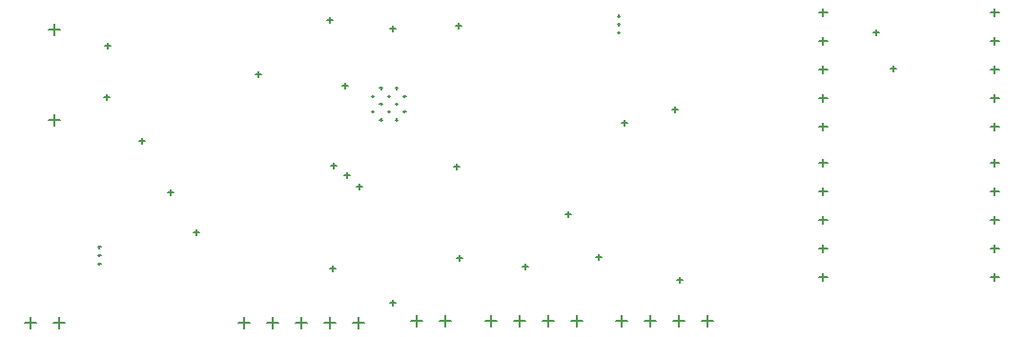
<source format=gbr>
G04*
G04 #@! TF.GenerationSoftware,Altium Limited,Altium Designer,24.7.2 (38)*
G04*
G04 Layer_Color=128*
%FSLAX25Y25*%
%MOIN*%
G70*
G04*
G04 #@! TF.SameCoordinates,557B2C77-FFCE-42D9-A2FA-4134FEC932EB*
G04*
G04*
G04 #@! TF.FilePolarity,Positive*
G04*
G01*
G75*
%ADD12C,0.00500*%
D12*
X144508Y91094D02*
X145295D01*
X144902Y90701D02*
Y91488D01*
X138996Y91094D02*
X139784D01*
X139390Y90701D02*
Y91488D01*
X144508Y96606D02*
X145295D01*
X144902Y96213D02*
Y97000D01*
X138996Y96606D02*
X139783D01*
X139390Y96213D02*
Y97000D01*
X144508Y102118D02*
X145295D01*
X144902Y101724D02*
Y102512D01*
X138996Y102118D02*
X139783D01*
X139390Y101724D02*
Y102512D01*
X147264Y93850D02*
X148051D01*
X147658Y93457D02*
Y94244D01*
X141752Y93850D02*
X142539D01*
X142146Y93457D02*
Y94244D01*
X136240Y93850D02*
X137028D01*
X136634Y93457D02*
Y94244D01*
X147264Y99362D02*
X148051D01*
X147658Y98968D02*
Y99756D01*
X136240Y99362D02*
X137028D01*
X136634Y98968D02*
Y99756D01*
X141752Y99362D02*
X142539D01*
X142146Y98968D02*
Y99756D01*
X40606Y46440D02*
X41394D01*
X41000Y46047D02*
Y46834D01*
X23236Y122488D02*
X27173D01*
X25205Y120520D02*
Y124457D01*
X23236Y90992D02*
X27173D01*
X25205Y89024D02*
Y92961D01*
X175992Y20500D02*
X180008D01*
X178000Y18492D02*
Y22508D01*
X185992Y20500D02*
X190008D01*
X188000Y18492D02*
Y22508D01*
X195992Y20500D02*
X200008D01*
X198000Y18492D02*
Y22508D01*
X205992Y20500D02*
X210008D01*
X208000Y18492D02*
Y22508D01*
X24992Y20000D02*
X29008D01*
X27000Y17992D02*
Y22008D01*
X14992Y20000D02*
X19008D01*
X17000Y17992D02*
Y22008D01*
X222106Y121500D02*
X222894D01*
X222500Y121106D02*
Y121894D01*
X222106Y124440D02*
X222894D01*
X222500Y124047D02*
Y124834D01*
X222106Y127380D02*
X222894D01*
X222500Y126987D02*
Y127774D01*
X40606Y43500D02*
X41394D01*
X41000Y43106D02*
Y43894D01*
X40606Y40560D02*
X41394D01*
X41000Y40166D02*
Y40953D01*
X159992Y20500D02*
X164008D01*
X162000Y18492D02*
Y22508D01*
X149992Y20500D02*
X154008D01*
X152000Y18492D02*
Y22508D01*
X89492Y20000D02*
X93508D01*
X91500Y17992D02*
Y22008D01*
X99492Y20000D02*
X103508D01*
X101500Y17992D02*
Y22008D01*
X109492Y20000D02*
X113508D01*
X111500Y17992D02*
Y22008D01*
X119492Y20000D02*
X123508D01*
X121500Y17992D02*
Y22008D01*
X129492Y20000D02*
X133508D01*
X131500Y17992D02*
Y22008D01*
X352602Y36000D02*
X355398D01*
X354000Y34602D02*
Y37398D01*
X352602Y46000D02*
X355398D01*
X354000Y44602D02*
Y47398D01*
X352602Y56000D02*
X355398D01*
X354000Y54602D02*
Y57398D01*
X352602Y66000D02*
X355398D01*
X354000Y64602D02*
Y67398D01*
X352602Y76000D02*
X355398D01*
X354000Y74602D02*
Y77398D01*
X292602Y76000D02*
X295398D01*
X294000Y74602D02*
Y77398D01*
X292602Y66000D02*
X295398D01*
X294000Y64602D02*
Y67398D01*
X292602Y56000D02*
X295398D01*
X294000Y54602D02*
Y57398D01*
X292602Y46000D02*
X295398D01*
X294000Y44602D02*
Y47398D01*
X292602Y36000D02*
X295398D01*
X294000Y34602D02*
Y37398D01*
X352602Y88500D02*
X355398D01*
X354000Y87102D02*
Y89898D01*
X352602Y98500D02*
X355398D01*
X354000Y97102D02*
Y99898D01*
X352602Y108500D02*
X355398D01*
X354000Y107102D02*
Y109898D01*
X352602Y118500D02*
X355398D01*
X354000Y117102D02*
Y119898D01*
X352602Y128500D02*
X355398D01*
X354000Y127102D02*
Y129898D01*
X292602Y128500D02*
X295398D01*
X294000Y127102D02*
Y129898D01*
X292602Y118500D02*
X295398D01*
X294000Y117102D02*
Y119898D01*
X292602Y108500D02*
X295398D01*
X294000Y107102D02*
Y109898D01*
X292602Y98500D02*
X295398D01*
X294000Y97102D02*
Y99898D01*
X292602Y88500D02*
X295398D01*
X294000Y87102D02*
Y89898D01*
X221492Y20500D02*
X225508D01*
X223500Y18492D02*
Y22508D01*
X231492Y20500D02*
X235508D01*
X233500Y18492D02*
Y22508D01*
X241492Y20500D02*
X245508D01*
X243500Y18492D02*
Y22508D01*
X251492Y20500D02*
X255508D01*
X253500Y18492D02*
Y22508D01*
X311516Y121500D02*
X313484D01*
X312500Y120516D02*
Y122484D01*
X54994Y83500D02*
X57006D01*
X56000Y82494D02*
Y84506D01*
X42494Y99000D02*
X44506D01*
X43500Y97994D02*
Y100006D01*
X42994Y117000D02*
X45006D01*
X44000Y115994D02*
Y118006D01*
X142494Y123000D02*
X144506D01*
X143500Y121994D02*
Y124006D01*
X165494Y124000D02*
X167506D01*
X166500Y122994D02*
Y125006D01*
X164994Y74500D02*
X167006D01*
X166000Y73494D02*
Y75506D01*
X242994Y35000D02*
X245006D01*
X244000Y33994D02*
Y36006D01*
X214494Y43000D02*
X216506D01*
X215500Y41994D02*
Y44006D01*
X188994Y39500D02*
X191006D01*
X190000Y38494D02*
Y40506D01*
X121494Y39000D02*
X123506D01*
X122500Y37994D02*
Y40006D01*
X223494Y90000D02*
X225506D01*
X224500Y88994D02*
Y91006D01*
X203994Y58000D02*
X206006D01*
X205000Y56994D02*
Y59006D01*
X165994Y42500D02*
X168006D01*
X167000Y41494D02*
Y43506D01*
X120494Y126000D02*
X122506D01*
X121500Y124994D02*
Y127006D01*
X73994Y51500D02*
X76006D01*
X75000Y50494D02*
Y52506D01*
X241271Y94666D02*
X243239D01*
X242255Y93682D02*
Y95651D01*
X142516Y27000D02*
X144484D01*
X143500Y26016D02*
Y27984D01*
X95516Y107000D02*
X97484D01*
X96500Y106016D02*
Y107984D01*
X65016Y65500D02*
X66984D01*
X66000Y64516D02*
Y66484D01*
X126016Y103000D02*
X127984D01*
X127000Y102016D02*
Y103984D01*
X131016Y67500D02*
X132984D01*
X132000Y66516D02*
Y68484D01*
X126516Y71500D02*
X128484D01*
X127500Y70516D02*
Y72484D01*
X122016Y75000D02*
X123984D01*
X123000Y74016D02*
Y75984D01*
X317516Y109000D02*
X319484D01*
X318500Y108016D02*
Y109984D01*
M02*

</source>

=======

● **YOUR GOAL**
Every line above is to be repeated exactly, but no picture is to appear in the copy.

● **RESPONSE TO THE TASK**
<source format=gbr>
G04*
G04 #@! TF.GenerationSoftware,Altium Limited,Altium Designer,24.7.2 (38)*
G04*
G04 Layer_Color=128*
%FSLAX25Y25*%
%MOIN*%
G70*
G04*
G04 #@! TF.SameCoordinates,557B2C77-FFCE-42D9-A2FA-4134FEC932EB*
G04*
G04*
G04 #@! TF.FilePolarity,Positive*
G04*
G01*
G75*
%ADD12C,0.00500*%
D12*
X144508Y91094D02*
X145295D01*
X144902Y90701D02*
Y91488D01*
X138996Y91094D02*
X139784D01*
X139390Y90701D02*
Y91488D01*
X144508Y96606D02*
X145295D01*
X144902Y96213D02*
Y97000D01*
X138996Y96606D02*
X139783D01*
X139390Y96213D02*
Y97000D01*
X144508Y102118D02*
X145295D01*
X144902Y101724D02*
Y102512D01*
X138996Y102118D02*
X139783D01*
X139390Y101724D02*
Y102512D01*
X147264Y93850D02*
X148051D01*
X147658Y93457D02*
Y94244D01*
X141752Y93850D02*
X142539D01*
X142146Y93457D02*
Y94244D01*
X136240Y93850D02*
X137028D01*
X136634Y93457D02*
Y94244D01*
X147264Y99362D02*
X148051D01*
X147658Y98968D02*
Y99756D01*
X136240Y99362D02*
X137028D01*
X136634Y98968D02*
Y99756D01*
X141752Y99362D02*
X142539D01*
X142146Y98968D02*
Y99756D01*
X40606Y46440D02*
X41394D01*
X41000Y46047D02*
Y46834D01*
X23236Y122488D02*
X27173D01*
X25205Y120520D02*
Y124457D01*
X23236Y90992D02*
X27173D01*
X25205Y89024D02*
Y92961D01*
X175992Y20500D02*
X180008D01*
X178000Y18492D02*
Y22508D01*
X185992Y20500D02*
X190008D01*
X188000Y18492D02*
Y22508D01*
X195992Y20500D02*
X200008D01*
X198000Y18492D02*
Y22508D01*
X205992Y20500D02*
X210008D01*
X208000Y18492D02*
Y22508D01*
X24992Y20000D02*
X29008D01*
X27000Y17992D02*
Y22008D01*
X14992Y20000D02*
X19008D01*
X17000Y17992D02*
Y22008D01*
X222106Y121500D02*
X222894D01*
X222500Y121106D02*
Y121894D01*
X222106Y124440D02*
X222894D01*
X222500Y124047D02*
Y124834D01*
X222106Y127380D02*
X222894D01*
X222500Y126987D02*
Y127774D01*
X40606Y43500D02*
X41394D01*
X41000Y43106D02*
Y43894D01*
X40606Y40560D02*
X41394D01*
X41000Y40166D02*
Y40953D01*
X159992Y20500D02*
X164008D01*
X162000Y18492D02*
Y22508D01*
X149992Y20500D02*
X154008D01*
X152000Y18492D02*
Y22508D01*
X89492Y20000D02*
X93508D01*
X91500Y17992D02*
Y22008D01*
X99492Y20000D02*
X103508D01*
X101500Y17992D02*
Y22008D01*
X109492Y20000D02*
X113508D01*
X111500Y17992D02*
Y22008D01*
X119492Y20000D02*
X123508D01*
X121500Y17992D02*
Y22008D01*
X129492Y20000D02*
X133508D01*
X131500Y17992D02*
Y22008D01*
X352602Y36000D02*
X355398D01*
X354000Y34602D02*
Y37398D01*
X352602Y46000D02*
X355398D01*
X354000Y44602D02*
Y47398D01*
X352602Y56000D02*
X355398D01*
X354000Y54602D02*
Y57398D01*
X352602Y66000D02*
X355398D01*
X354000Y64602D02*
Y67398D01*
X352602Y76000D02*
X355398D01*
X354000Y74602D02*
Y77398D01*
X292602Y76000D02*
X295398D01*
X294000Y74602D02*
Y77398D01*
X292602Y66000D02*
X295398D01*
X294000Y64602D02*
Y67398D01*
X292602Y56000D02*
X295398D01*
X294000Y54602D02*
Y57398D01*
X292602Y46000D02*
X295398D01*
X294000Y44602D02*
Y47398D01*
X292602Y36000D02*
X295398D01*
X294000Y34602D02*
Y37398D01*
X352602Y88500D02*
X355398D01*
X354000Y87102D02*
Y89898D01*
X352602Y98500D02*
X355398D01*
X354000Y97102D02*
Y99898D01*
X352602Y108500D02*
X355398D01*
X354000Y107102D02*
Y109898D01*
X352602Y118500D02*
X355398D01*
X354000Y117102D02*
Y119898D01*
X352602Y128500D02*
X355398D01*
X354000Y127102D02*
Y129898D01*
X292602Y128500D02*
X295398D01*
X294000Y127102D02*
Y129898D01*
X292602Y118500D02*
X295398D01*
X294000Y117102D02*
Y119898D01*
X292602Y108500D02*
X295398D01*
X294000Y107102D02*
Y109898D01*
X292602Y98500D02*
X295398D01*
X294000Y97102D02*
Y99898D01*
X292602Y88500D02*
X295398D01*
X294000Y87102D02*
Y89898D01*
X221492Y20500D02*
X225508D01*
X223500Y18492D02*
Y22508D01*
X231492Y20500D02*
X235508D01*
X233500Y18492D02*
Y22508D01*
X241492Y20500D02*
X245508D01*
X243500Y18492D02*
Y22508D01*
X251492Y20500D02*
X255508D01*
X253500Y18492D02*
Y22508D01*
X311516Y121500D02*
X313484D01*
X312500Y120516D02*
Y122484D01*
X54994Y83500D02*
X57006D01*
X56000Y82494D02*
Y84506D01*
X42494Y99000D02*
X44506D01*
X43500Y97994D02*
Y100006D01*
X42994Y117000D02*
X45006D01*
X44000Y115994D02*
Y118006D01*
X142494Y123000D02*
X144506D01*
X143500Y121994D02*
Y124006D01*
X165494Y124000D02*
X167506D01*
X166500Y122994D02*
Y125006D01*
X164994Y74500D02*
X167006D01*
X166000Y73494D02*
Y75506D01*
X242994Y35000D02*
X245006D01*
X244000Y33994D02*
Y36006D01*
X214494Y43000D02*
X216506D01*
X215500Y41994D02*
Y44006D01*
X188994Y39500D02*
X191006D01*
X190000Y38494D02*
Y40506D01*
X121494Y39000D02*
X123506D01*
X122500Y37994D02*
Y40006D01*
X223494Y90000D02*
X225506D01*
X224500Y88994D02*
Y91006D01*
X203994Y58000D02*
X206006D01*
X205000Y56994D02*
Y59006D01*
X165994Y42500D02*
X168006D01*
X167000Y41494D02*
Y43506D01*
X120494Y126000D02*
X122506D01*
X121500Y124994D02*
Y127006D01*
X73994Y51500D02*
X76006D01*
X75000Y50494D02*
Y52506D01*
X241271Y94666D02*
X243239D01*
X242255Y93682D02*
Y95651D01*
X142516Y27000D02*
X144484D01*
X143500Y26016D02*
Y27984D01*
X95516Y107000D02*
X97484D01*
X96500Y106016D02*
Y107984D01*
X65016Y65500D02*
X66984D01*
X66000Y64516D02*
Y66484D01*
X126016Y103000D02*
X127984D01*
X127000Y102016D02*
Y103984D01*
X131016Y67500D02*
X132984D01*
X132000Y66516D02*
Y68484D01*
X126516Y71500D02*
X128484D01*
X127500Y70516D02*
Y72484D01*
X122016Y75000D02*
X123984D01*
X123000Y74016D02*
Y75984D01*
X317516Y109000D02*
X319484D01*
X318500Y108016D02*
Y109984D01*
M02*

</source>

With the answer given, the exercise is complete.